Dataset entries:
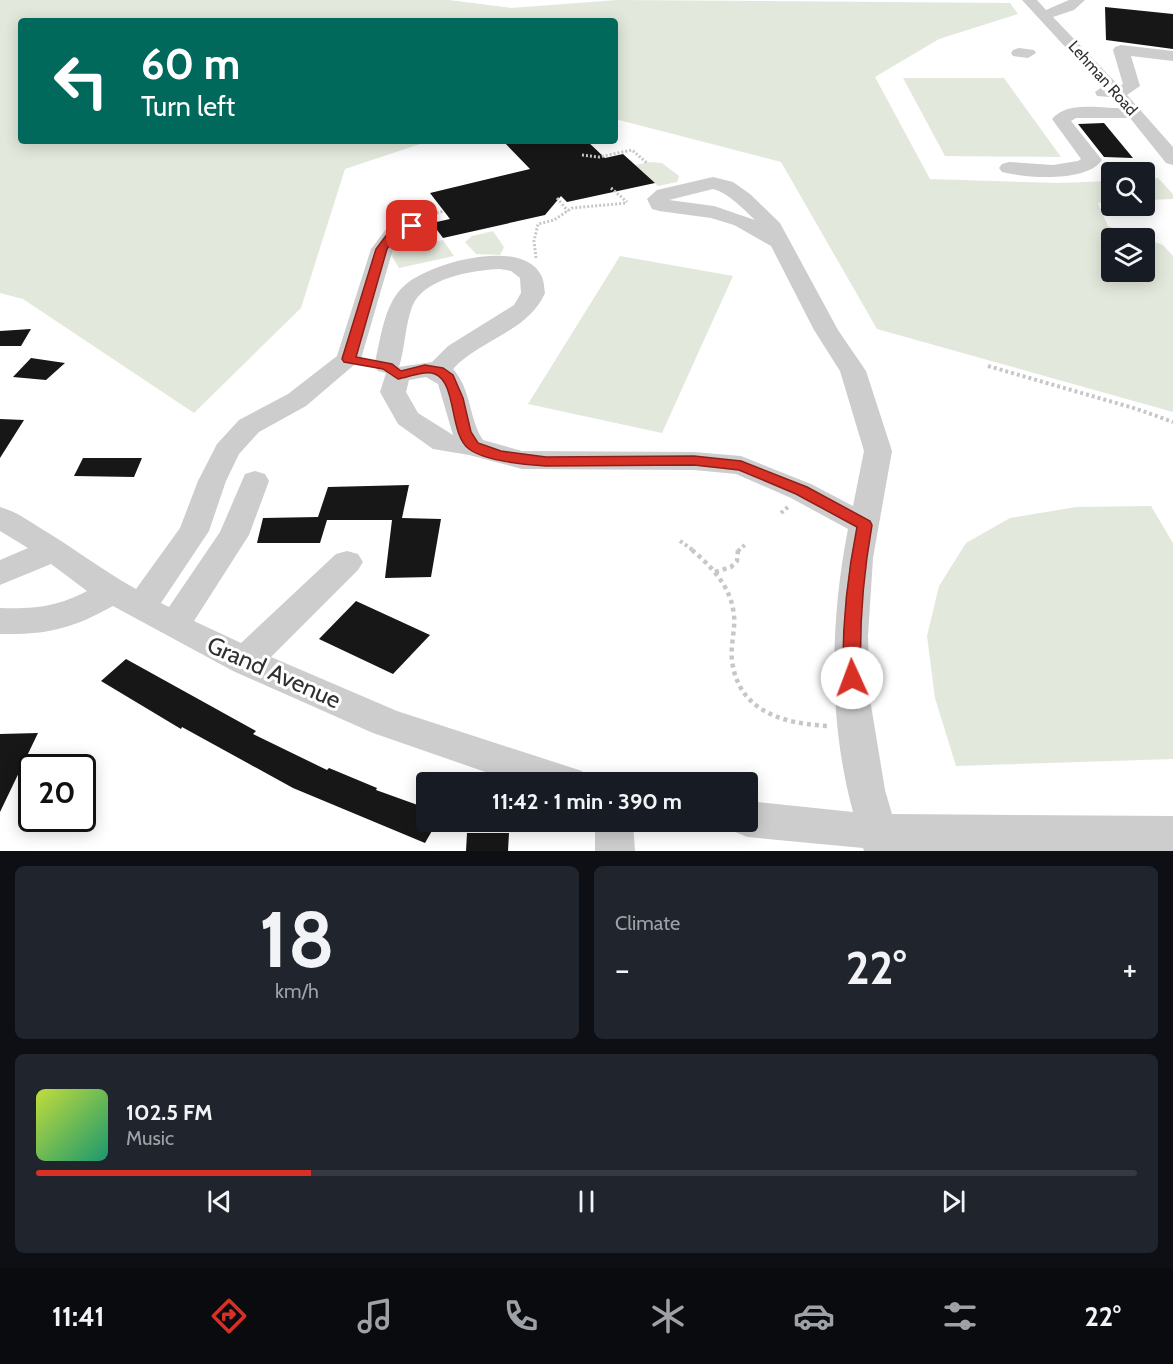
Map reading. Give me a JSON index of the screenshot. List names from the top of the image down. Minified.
{"streets":{"street":["Lehman Road","Grand Avenue"]},"page":{"turn":["60 m","Turn left"],"limit":"20","trip":"11:42 · 1 min · 390 m","tile":[["18","km/h"],"Climate"],"heat":["−","22°","+"],"song":["102.5 FM","Music"],"tabs":["11:41","22°"]}}
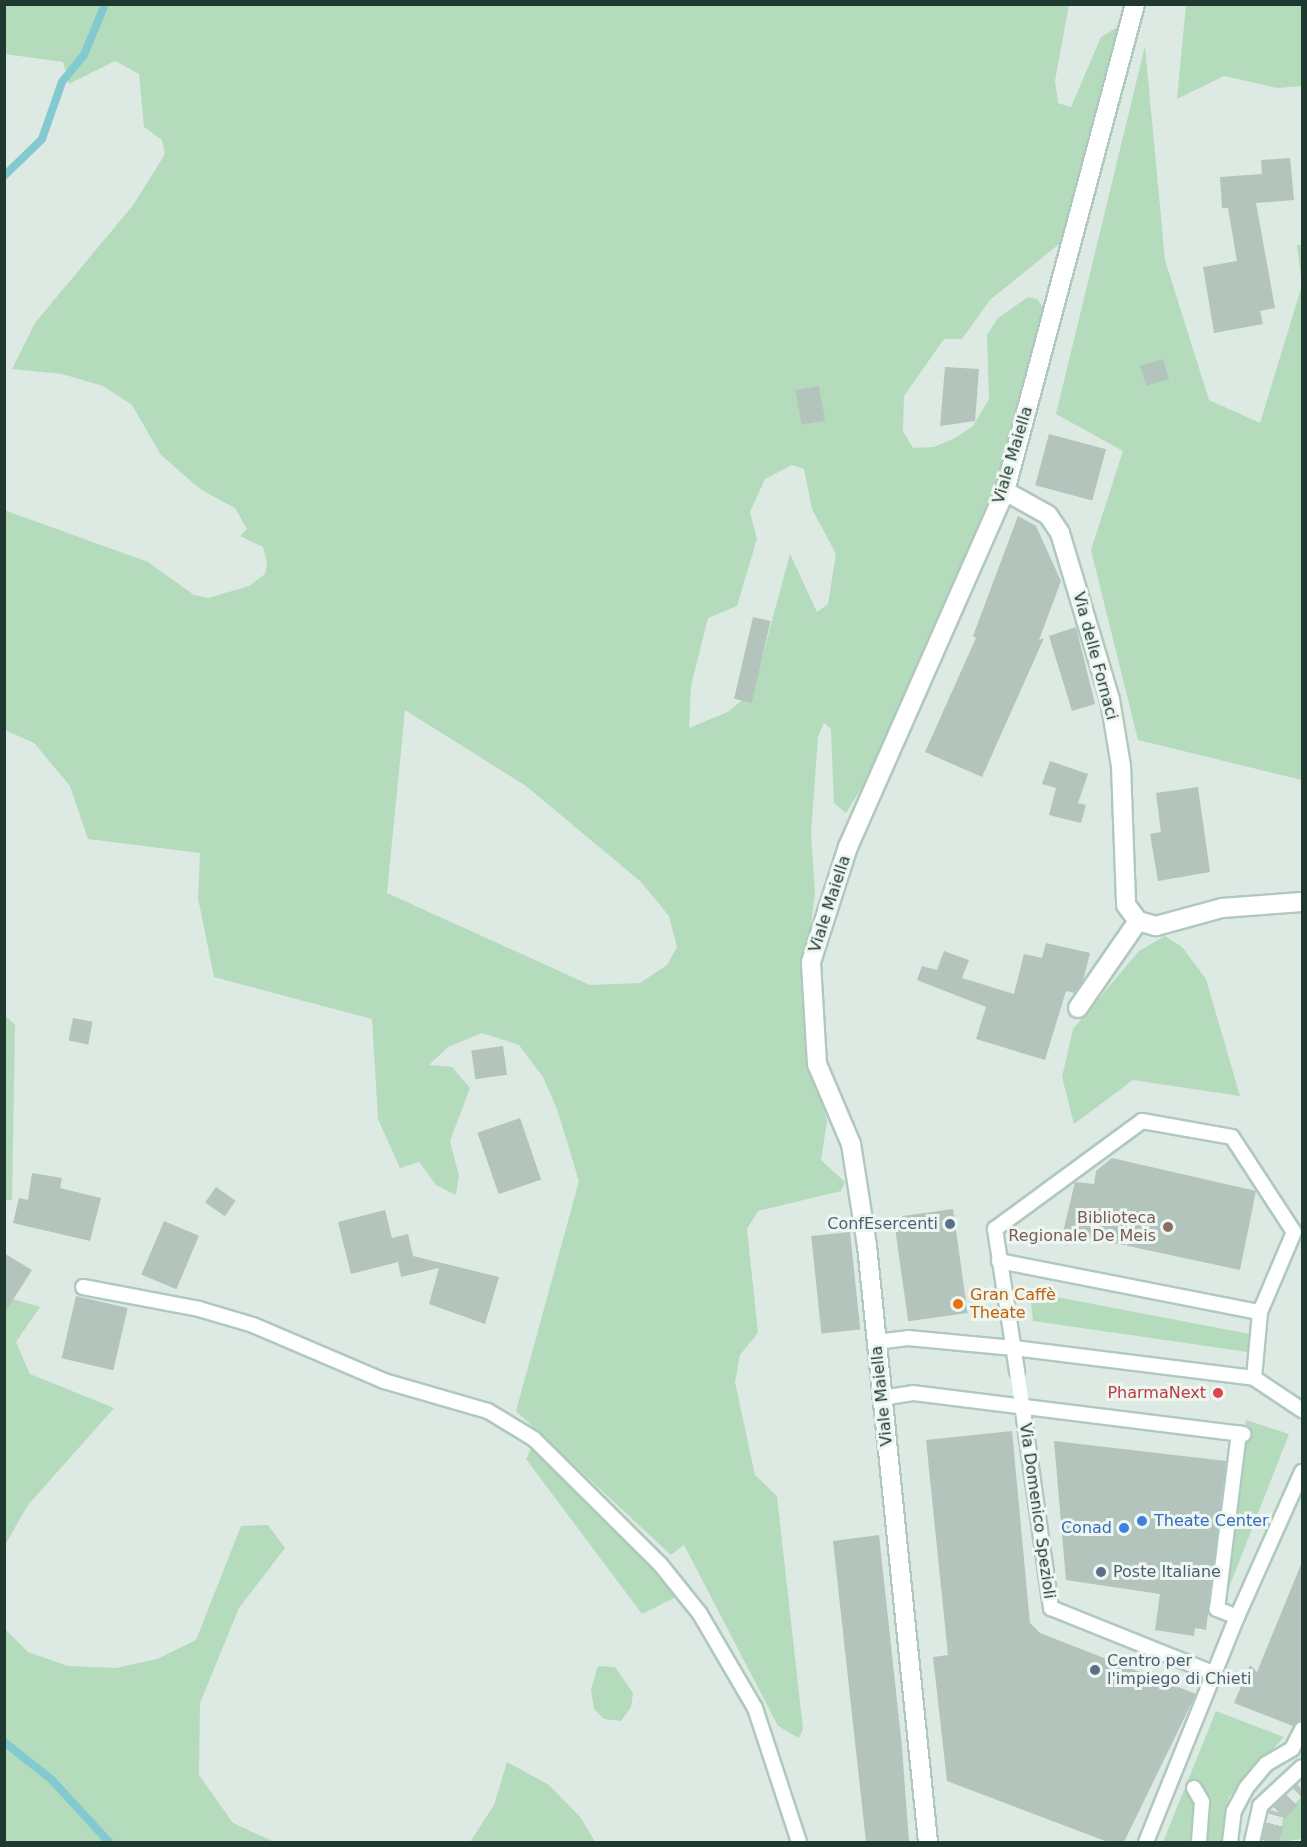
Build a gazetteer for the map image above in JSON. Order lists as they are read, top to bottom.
{
  "streets": {
    "main road": ["Viale Maiella", "Via delle Fornaci"],
    "lane": ["Via Domenico Spezioli"]
  },
  "crossings": [
    ["Viale Maiella", "Via delle Fornaci"]
  ],
  "places": [
    "ConfEsercenti",
    "Biblioteca Regionale De Meis",
    "Gran Caffè Theate",
    "PharmaNext",
    "Theate Center",
    "Conad",
    "Poste Italiane",
    "Centro per l'impiego di Chieti"
  ]
}
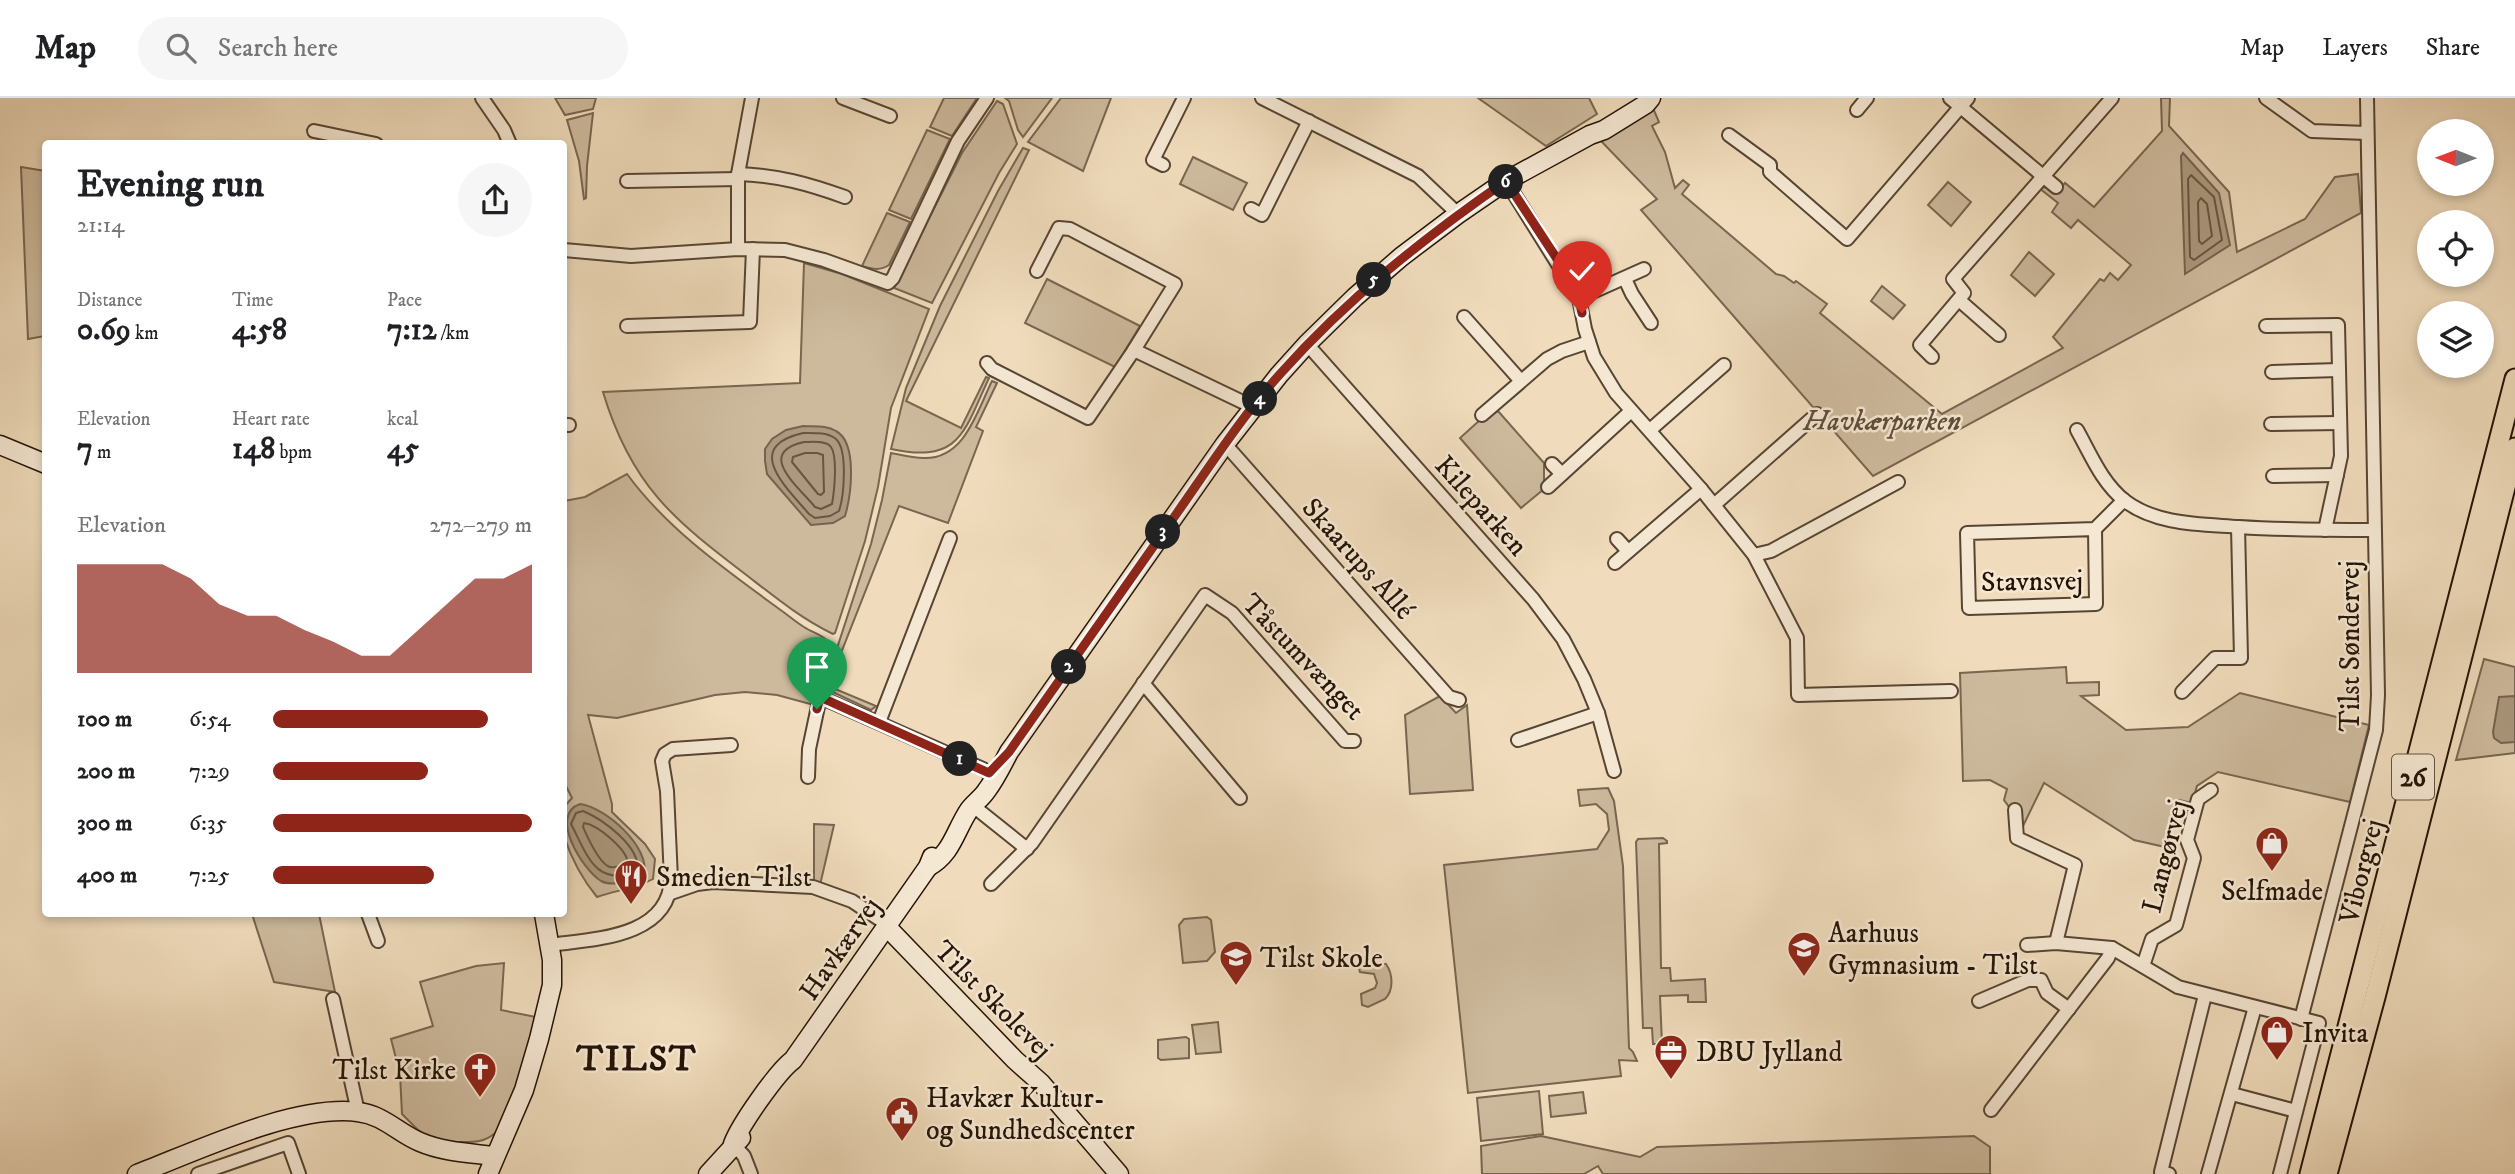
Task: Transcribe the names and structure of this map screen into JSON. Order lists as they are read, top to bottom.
{
  "streets": {
    "main road": ["26", "Viborgvej"],
    "street": [
      "Kileparken",
      "Skaarups Allé",
      "Stavnsvej",
      "Tilst Søndervej",
      "Tåstumvænget",
      "Langørvej",
      "Havkærvej",
      "Tilst Skolevej"
    ]
  },
  "crossings": [
    ["Kileparken", "Havkærvej"],
    ["Skaarups Allé", "Havkærvej"],
    ["Havkærvej", "Tilst Skolevej"]
  ],
  "districts": ["TILST"],
  "parks": ["Havkærparken"],
  "places": {
    "shop": ["Selfmade", "Invita"],
    "restaurant": ["Smedien Tilst"],
    "school or university": ["Aarhuus Gymnasium - Tilst", "Tilst Skole"],
    "office": ["DBU Jylland"],
    "church": ["Tilst Kirke"],
    "public building": ["Havkær Kultur- og Sundhedscenter"]
  },
  "north": "left",
  "page": {
    "header": "Map",
    "search": "Search here",
    "nav": ["Map", "Layers", "Share"],
    "heading": ["Evening run", "21:14"],
    "pins": [
      "6",
      "5",
      "4",
      "3",
      "2",
      "1"
    ],
    "stats": [
      ["Distance", "0.69 km"],
      ["Time", "4:58"],
      ["Pace", "7:12 /km"],
      ["Elevation", "7 m"],
      ["Heart rate", "148 bpm"],
      ["kcal", "45"]
    ],
    "chart": ["Elevation", "272–279 m"],
    "list": [
      {
        "name": "100 m",
        "note": "6:54"
      },
      {
        "name": "200 m",
        "note": "7:29"
      },
      {
        "name": "300 m",
        "note": "6:35"
      },
      {
        "name": "400 m",
        "note": "7:25"
      }
    ]
  }
}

● **PROBLEM TO WORK ON**: Only the records themselves, retyped exactly, belong in the answer; please leave all images behind.

● **ANSWER SPACE**:
Map reading. Give me a JSON index of the screenshot. List names from the top of the image down. Minified.
{"streets":{"street":["Lehman Road","Grand Avenue"]},"page":{"turn":["60 m","Turn left"],"limit":"20","trip":"11:42 · 1 min · 390 m","tile":[["18","km/h"],"Climate"],"heat":["−","22°","+"],"song":["102.5 FM","Music"],"tabs":["11:41","22°"]}}
Build a gazetteer for the map image above in JSON. Order lists as they are read, top to bottom.
{
  "streets": {
    "main road": ["Viale Maiella", "Via delle Fornaci"],
    "lane": ["Via Domenico Spezioli"]
  },
  "crossings": [
    ["Viale Maiella", "Via delle Fornaci"]
  ],
  "places": [
    "ConfEsercenti",
    "Biblioteca Regionale De Meis",
    "Gran Caffè Theate",
    "PharmaNext",
    "Theate Center",
    "Conad",
    "Poste Italiane",
    "Centro per l'impiego di Chieti"
  ]
}
Task: Transcribe the names and structure of this map screen into JSON. Order lists as they are read, top to bottom.
{
  "streets": {
    "main road": ["26", "Viborgvej"],
    "street": [
      "Kileparken",
      "Skaarups Allé",
      "Stavnsvej",
      "Tilst Søndervej",
      "Tåstumvænget",
      "Langørvej",
      "Havkærvej",
      "Tilst Skolevej"
    ]
  },
  "crossings": [
    ["Kileparken", "Havkærvej"],
    ["Skaarups Allé", "Havkærvej"],
    ["Havkærvej", "Tilst Skolevej"]
  ],
  "districts": ["TILST"],
  "parks": ["Havkærparken"],
  "places": {
    "shop": ["Selfmade", "Invita"],
    "restaurant": ["Smedien Tilst"],
    "school or university": ["Aarhuus Gymnasium - Tilst", "Tilst Skole"],
    "office": ["DBU Jylland"],
    "church": ["Tilst Kirke"],
    "public building": ["Havkær Kultur- og Sundhedscenter"]
  },
  "north": "left",
  "page": {
    "header": "Map",
    "search": "Search here",
    "nav": ["Map", "Layers", "Share"],
    "heading": ["Evening run", "21:14"],
    "pins": [
      "6",
      "5",
      "4",
      "3",
      "2",
      "1"
    ],
    "stats": [
      ["Distance", "0.69 km"],
      ["Time", "4:58"],
      ["Pace", "7:12 /km"],
      ["Elevation", "7 m"],
      ["Heart rate", "148 bpm"],
      ["kcal", "45"]
    ],
    "chart": ["Elevation", "272–279 m"],
    "list": [
      {
        "name": "100 m",
        "note": "6:54"
      },
      {
        "name": "200 m",
        "note": "7:29"
      },
      {
        "name": "300 m",
        "note": "6:35"
      },
      {
        "name": "400 m",
        "note": "7:25"
      }
    ]
  }
}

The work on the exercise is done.